Structure Definition#
Lattice Constant: The first line defines the global scaling factor (e.g., 5.53).
Bravais Vectors: Three lines defining the primitive lattice vectors.
Site Position: Cartesian coordinates (x, y, z) for each atom in the cell.

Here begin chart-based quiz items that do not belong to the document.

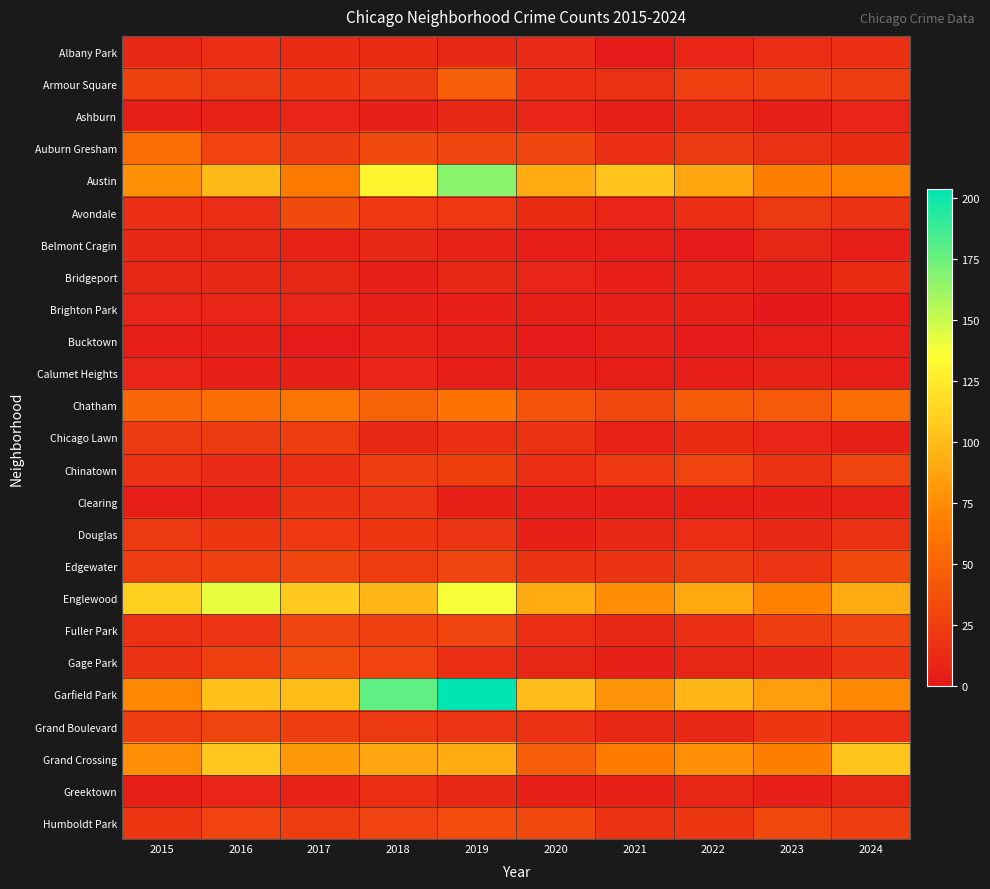

Reading left to right, transcribe all the data shown in this chart.

Albany Park: 2015=10	2016=15	2017=13	2018=13	2019=10	2020=12	2021=1	2022=8	2023=14	2024=15
Armour Square: 2015=27	2016=22	2017=20	2018=23	2019=47	2020=15	2021=16	2022=27	2023=27	2024=24
Ashburn: 2015=4	2016=7	2017=8	2018=6	2019=11	2020=8	2021=5	2022=11	2023=4	2024=8
Auburn Gresham: 2015=56	2016=28	2017=23	2018=33	2019=29	2020=30	2021=15	2022=23	2023=16	2024=13
Austin: 2015=78	2016=99	2017=65	2018=130	2019=167	2020=92	2021=104	2022=89	2023=67	2024=69
Avondale: 2015=15	2016=14	2017=33	2018=21	2019=21	2020=13	2021=8	2022=15	2023=22	2024=17
Belmont Cragin: 2015=11	2016=9	2017=7	2018=11	2019=7	2020=3	2021=3	2022=1	2023=9	2024=3
Bridgeport: 2015=9	2016=11	2017=9	2018=5	2019=10	2020=8	2021=4	2022=7	2023=6	2024=13
Brighton Park: 2015=8	2016=8	2017=8	2018=6	2019=4	2020=5	2021=6	2022=5	2023=0	2024=2
Bucktown: 2015=3	2016=5	2017=1	2018=7	2019=5	2020=1	2021=5	2022=1	2023=3	2024=4
Calumet Heights: 2015=8	2016=4	2017=6	2018=8	2019=3	2020=6	2021=3	2022=3	2023=7	2024=3
Chatham: 2015=51	2016=57	2017=62	2018=48	2019=60	2020=40	2021=31	2022=44	2023=43	2024=55
Chicago Lawn: 2015=23	2016=23	2017=25	2018=11	2019=15	2020=17	2021=7	2022=13	2023=8	2024=5
Chinatown: 2015=17	2016=12	2017=15	2018=25	2019=26	2020=14	2021=21	2022=28	2023=18	2024=30
Clearing: 2015=4	2016=7	2017=18	2018=19	2019=5	2020=4	2021=4	2022=5	2023=6	2024=7
Douglas: 2015=22	2016=20	2017=21	2018=20	2019=19	2020=6	2021=10	2022=14	2023=11	2024=16
Edgewater: 2015=24	2016=27	2017=30	2018=25	2019=29	2020=18	2021=18	2022=23	2023=19	2024=32
Englewood: 2015=111	2016=142	2017=107	2018=98	2019=138	2020=92	2021=76	2022=90	2023=69	2024=92
Fuller Park: 2015=16	2016=19	2017=29	2018=27	2019=29	2020=14	2021=10	2022=15	2023=25	2024=29
Gage Park: 2015=17	2016=27	2017=35	2018=28	2019=15	2020=9	2021=5	2022=9	2023=11	2024=19
Garfield Park: 2015=73	2016=103	2017=101	2018=178	2019=204	2020=100	2021=79	2022=98	2023=85	2024=73
Grand Boulevard: 2015=24	2016=29	2017=25	2018=22	2019=19	2020=16	2021=10	2022=11	2023=20	2024=14
Grand Crossing: 2015=77	2016=106	2017=82	2018=88	2019=91	2020=47	2021=66	2022=77	2023=67	2024=105
Greektown: 2015=4	2016=8	2017=7	2018=15	2019=11	2020=6	2021=6	2022=9	2023=4	2024=9
Humboldt Park: 2015=20	2016=28	2017=25	2018=28	2019=34	2020=32	2021=18	2022=20	2023=32	2024=24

Crystal Structure: CuZn (BCC)#
5.53
# Bravais lattice
1.00000000000 0.00000000000 0.0000000000
0.00000000000 1.00000000000 0.0000000000
0.00000000000 0.00000000000 1.0000000000
# Atomic position
Cu 0.00000000000 0.00000000000 0.00000000000
Zn 0.50000000000 0.50000000000 0.50000000000
Crystal Structure: Cu-Zn Random Alloy (FCC, CPA)#
5.53
# Bravais lattice
0.50000000000 0.50000000000 -0.50000000000
0.50000000000 -0.50000000000 0.50000000000
-0.50000000000 0.50000000000 0.50000000000
# Atomic position
CPA 0.00000000000 0.00000000000 0.00000000000 Cu 0.50000 Zn 0.50000
Notes#
For random alloy calculations, use ‘CPA’ as the virtual atom name.
Coordinates are Cartesian (x, y, z) of the virtual atom.
The atomic species and their site concentrations follow the coordinates.